The couple established a nonprofit, We Care Solar (formerly WE CARE — an acronym for Women's Emergency Communication and Reliable Electricity), and it received its IRS nonprofit ruling in 2011. The couple at first built the solar devices in their garage and backyard. They sought ways to fund it; Stachel competed in a technology for social good competition in 2009, earning only an "honorable mention," but one of the judges connected them with the Blum Center for Developing Economies at UC Berkeley which provided the nonprofit with office space and financial support.

In 2010 the nonprofit received an order from WHO for 20 devices in clinics in Liberia, and received a grant from the MacArthur Foundation, allowing them pilot Solar Suitcases in Nigeria and Uganda and to hire an engineer. Stachel entered several more social entrepreneurship business competitions and received mentoring and scholarships to understand how to run a nonprofit. Over the next few years, We Care Solar built a team of finance, programmatic, and engineering staff. They launched the Light Every Birth initiative in 2017, calling upon governments, UN agencies, and international NGOs to ensure that every woman can access safe childbirth in a facility equipped with clean, reliable energy. By 2021, according to Stachel, there were more than 6,500 Solar Suitcases installed in more than 20 countries, and We Care Solar had worked with 75 other NGOs and UN agencies to serve more than 8.9 million mothers and newborns.

==Awards and honors==
Stachel is one of the 2024 AARP Purpose Prize winners.

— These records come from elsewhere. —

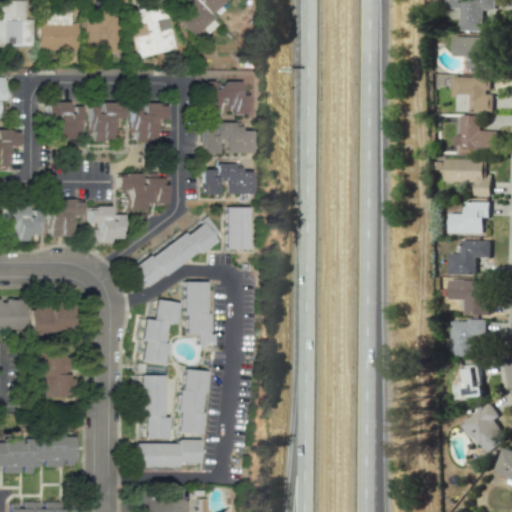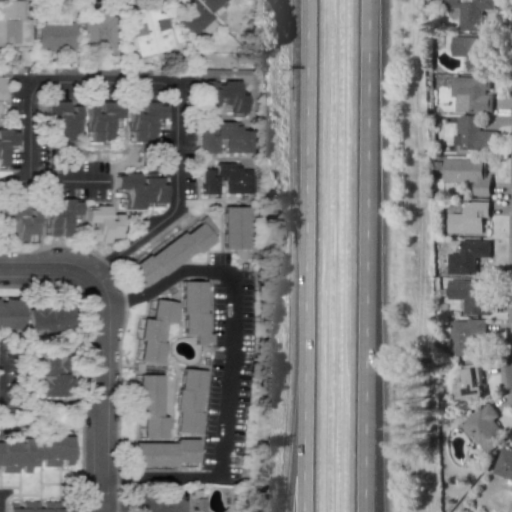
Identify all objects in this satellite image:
building: (469, 12)
building: (470, 12)
building: (200, 13)
building: (199, 14)
building: (13, 24)
building: (13, 24)
building: (54, 29)
building: (99, 29)
building: (101, 30)
building: (55, 31)
building: (150, 31)
building: (151, 31)
building: (472, 50)
building: (473, 51)
road: (157, 82)
building: (0, 87)
building: (473, 91)
building: (222, 93)
building: (472, 93)
building: (223, 95)
building: (0, 96)
building: (62, 118)
building: (101, 119)
building: (143, 120)
building: (56, 122)
building: (101, 123)
building: (145, 125)
building: (474, 134)
building: (474, 135)
building: (223, 138)
building: (6, 142)
building: (216, 142)
building: (6, 152)
building: (466, 171)
building: (468, 173)
building: (225, 179)
road: (68, 180)
building: (218, 184)
building: (138, 189)
building: (139, 190)
road: (304, 190)
road: (366, 208)
building: (60, 216)
building: (469, 217)
building: (469, 217)
building: (19, 221)
building: (57, 221)
building: (101, 224)
building: (14, 225)
building: (206, 225)
building: (96, 226)
building: (233, 227)
building: (233, 227)
building: (173, 251)
building: (170, 253)
building: (467, 255)
building: (468, 256)
parking lot: (218, 257)
road: (185, 262)
building: (470, 294)
building: (470, 294)
road: (211, 309)
parking lot: (245, 310)
building: (194, 311)
building: (193, 312)
building: (10, 313)
parking lot: (219, 314)
building: (8, 315)
building: (57, 316)
building: (46, 317)
road: (133, 329)
building: (153, 329)
building: (154, 331)
road: (171, 336)
building: (467, 337)
road: (101, 348)
parking lot: (240, 353)
road: (228, 360)
building: (47, 373)
building: (51, 374)
building: (469, 383)
road: (172, 398)
building: (187, 399)
building: (187, 400)
road: (50, 404)
building: (150, 405)
building: (149, 406)
parking lot: (239, 407)
road: (135, 410)
street lamp: (81, 412)
parking lot: (212, 415)
road: (169, 421)
road: (203, 422)
building: (484, 427)
building: (484, 428)
road: (186, 435)
road: (293, 446)
road: (302, 446)
building: (37, 450)
building: (34, 451)
building: (163, 453)
building: (164, 453)
building: (504, 463)
building: (504, 463)
road: (363, 464)
road: (367, 464)
parking lot: (231, 475)
building: (34, 506)
road: (144, 506)
building: (42, 510)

She was one of the Top 10 CNN Heroes of 2013. For her work with We Care Solar, she received the 2019 Zayed Sustainability Prize, the 2017 UNFCCC Momentum for Change Award, The 2017 Drucker Innovation Prize, the 2017 Bloomberg New Energy Pioneer Award, the 2015 UN DESA “Powering the Future We Want” Award, the 2015 UBS Optimus Award, the 2015 UCSF Alumni Award, the 2014 Katerva Gender Equality Award, the 2012 Clean Energy, Education and Empowerment Award, the 2012 United Nations Association Global Citizens Award, the 2011 Tech Award, the 2010 Jefferson Award for Public Service, a Savvy Award in 2019 and the 2010 UC Berkeley Chancellor’s Award for Civic Engagement. Stachel was selected for the inaugural 2021 Forbes 50 Over 50; made up of entrepreneurs, leaders, scientists and creators who are over the age of 50.